Suffit ! Laissons cela.Voyons, drapier barbare,
Terminez…

CAUCHOIS.
            Moi !

MARIE.
                       Mon père…

CAUCHOIS.
                                   Ah !

MERLIN,
                                               C'est de l'or en barre
Que ces gens-là…

CAUCHOIS.
                       Pourtant, vous devez convenir…

MERLIN.
De rien.
(Bas à Marie).
            Si Pierre guette, allez le prévenir ?
(Marie va faire le guet à la porte.)

CAUCHOIS.
Avec le mariage, il faut…

MERLIN (très vif).
                                   Agird'urgence,
Quand les cœurs vont devant et sont d'intelligence.

CAUCHOIS.
C'est une chaîne…

MERLIN.
                       Soit ! Mais, quand l'amour est chaud,
On la forge, mordieu ! si l'on n'est pas manchot !

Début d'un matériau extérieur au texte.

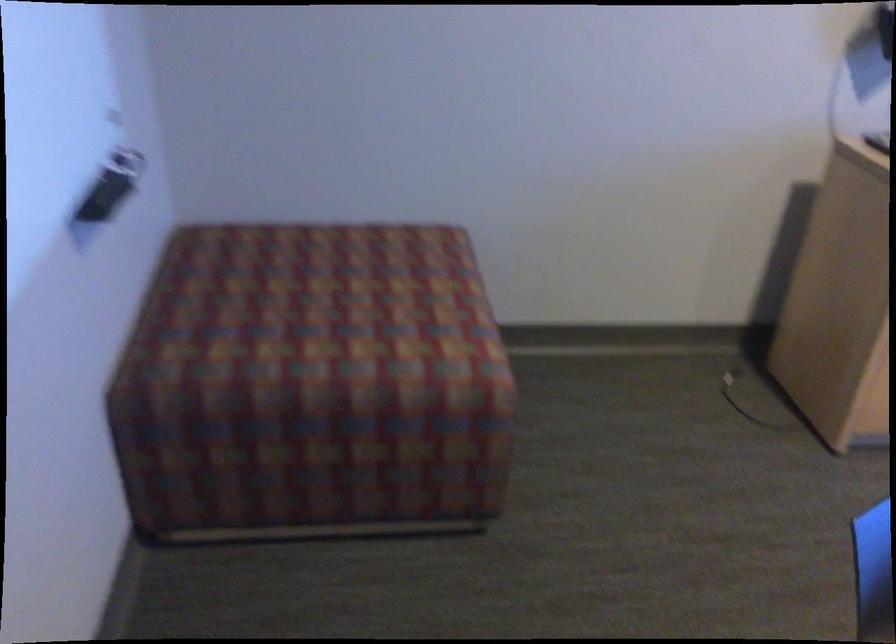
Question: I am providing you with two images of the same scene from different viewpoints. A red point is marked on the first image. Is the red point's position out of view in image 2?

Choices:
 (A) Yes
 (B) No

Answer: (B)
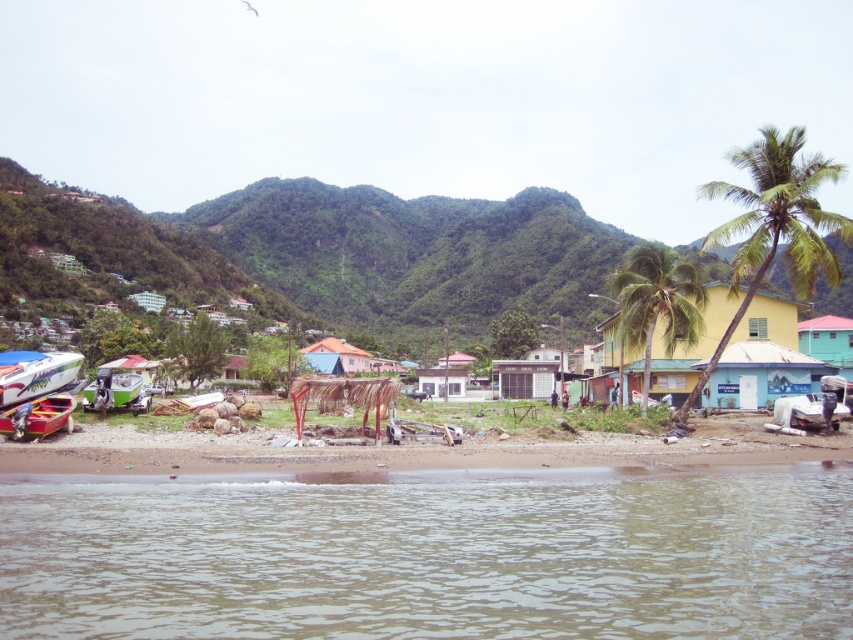
Can you confirm if red plastic boat at lower left is positioned above green corrugated metal hut at right?

Actually, red plastic boat at lower left is below green corrugated metal hut at right.

Which is more to the left, red plastic boat at lower left or green corrugated metal hut at right?

Positioned to the left is red plastic boat at lower left.

You are a GUI agent. You are given a task and a screenshot of the screen. Output one action in this format:
    pyautogui.click(x=<x>, y=<y>)
    Task: Click on the red plastic boat at lower left
    The image size is (853, 640).
    Given the screenshot: What is the action you would take?
    pyautogui.click(x=38, y=417)

Describe the element at coordinates (656, 304) in the screenshot. The height and width of the screenshot is (640, 853). I see `green leafy palm tree at center-right` at that location.

Between point (697, 305) and point (824, 330), which one is positioned in front?

Positioned in front is point (697, 305).

Measure the distance between green leafy palm tree at center-right and camera.

The distance of green leafy palm tree at center-right from camera is 43.34 meters.

At what (x,y) coordinates should I click in order to perform the action: click on green leafy palm tree at center-right. Please return your answer as a coordinate pair (x, y). The width and height of the screenshot is (853, 640). Looking at the image, I should click on (656, 304).

Does green corrugated metal hut at right lie behind blue corrugated metal hut at center?

No, it is not.

Which is more to the right, green corrugated metal hut at right or blue corrugated metal hut at center?

green corrugated metal hut at right

Which is behind, point (813, 337) or point (311, 348)?

The point (311, 348) is more distant.

You are a GUI agent. You are given a task and a screenshot of the screen. Output one action in this format:
    pyautogui.click(x=<x>, y=<y>)
    Task: Click on the green corrugated metal hut at right
    Image resolution: width=853 pixels, height=640 pixels.
    Given the screenshot: What is the action you would take?
    pyautogui.click(x=828, y=340)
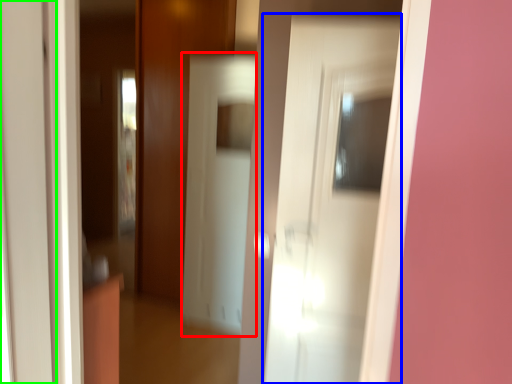
Question: Which is nearer to the screen door (highlighted by a red box)? door (highlighted by a blue box) or door (highlighted by a green box).

Choices:
 (A) door
 (B) door

Answer: (A)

MARIE (revenant inquiète. Bas à Merlin).
C'est drôle ! il n'est plus là…

MERLIN (bas à Marie).
                                   Courez donc chez le père.

MARIE (de même).
Et que dire ?

MERLIN.
                       Un seul mot, qui dira tout : J'espère.

(Marie sort).

9 – CAUCHOIS, MERLIN.

CAUCHOIS.
Je voudrais cependant m'informer.

MERLIN.
                                                          Et de quoi ?
De qui ?

CAUCHOIS.
            Touchant…

MERLIN.
                       Corneille ? Ah ! c'est aisé, ma foi !
Là, pour se renseigner, il n'est pas deux systèmes.
Demandez, les échos vous répondront d'eux-mêmes.
Jetez aux quatre vents son noble nom, je sais
Que partout une voix répètera : Succès !
Gloire, génie, honneur !

CAUCHOIS.
                       Mais sa fortune ?

MERLIN.
                                   Encore !

CAUCHOIS.
                                               Sa personne ?

MERLIN.
Elle est simple, et ce qui la décore,
C'est, sous un air riant mêlé de gravité,
Je ne sais quel dédain du vêtement porté.
De la mode du jour croyez-vous qu'il s'informe ?
Eh non ! de sa misère il garde l'uniforme,
Et mieux qu'en du velours il y marche drapé.
Tu trouveras, marchand, l'habit un peu râpé ;
Bourgeois chez qui l'usage en despote commande,
Tu riras de son feutre à la forme normande ;
Tu demanderas, toi qui ne fais pas de vers,
D'où vient que sa perruque est un peu de travers,
Son rabat déplissé, ses bas à la dérive,
Et pourquoi même encor, lorsque la pluie arrive,
Si son soulier fait eau, craignant d'aller plus loin,
Il va livrer son pied au savetier du coin ?
Ce sont détails trop niais pour qu'il en tienne compte,
Et de ton rire, ainsi, bourgeois, il te fait honte.
Il est libre, et toi non ! Sa fière pauvreté
Pour ses autres vertus est une majesté !

CAUCHOIS.
Bourgeois, marchand ! Ces mots, avec vos épithètes…

MERLIN.
Les prenez-vous pour vous ?

CAUCHOIS.
                                               Non.

MERLIN.
                                                          Sont-ils malhonnêtes ?

CAUCHOIS.
Je ne dis pas cela, mais…

MERLIN.
                                   Enfin ?…

CAUCHOIS.
                                               J'ai du flair,
Du tact ; je suis marchand moins que je n'en ai l'air.

MERLIN.
La preuve ?

CAUCHOIS.
            Demandez !

MERLIN.
                       Eh bien ! je vous en prie,
Ne faites pas argent du bonheur de Marie ;
Ne négociez pas, au profit d'un brutal,
L'addition des dots, avec pleurs au total ;
Acceptez cette fois une mauvaise affaire,
En lui donnant pour rien celui qu'elle préfère.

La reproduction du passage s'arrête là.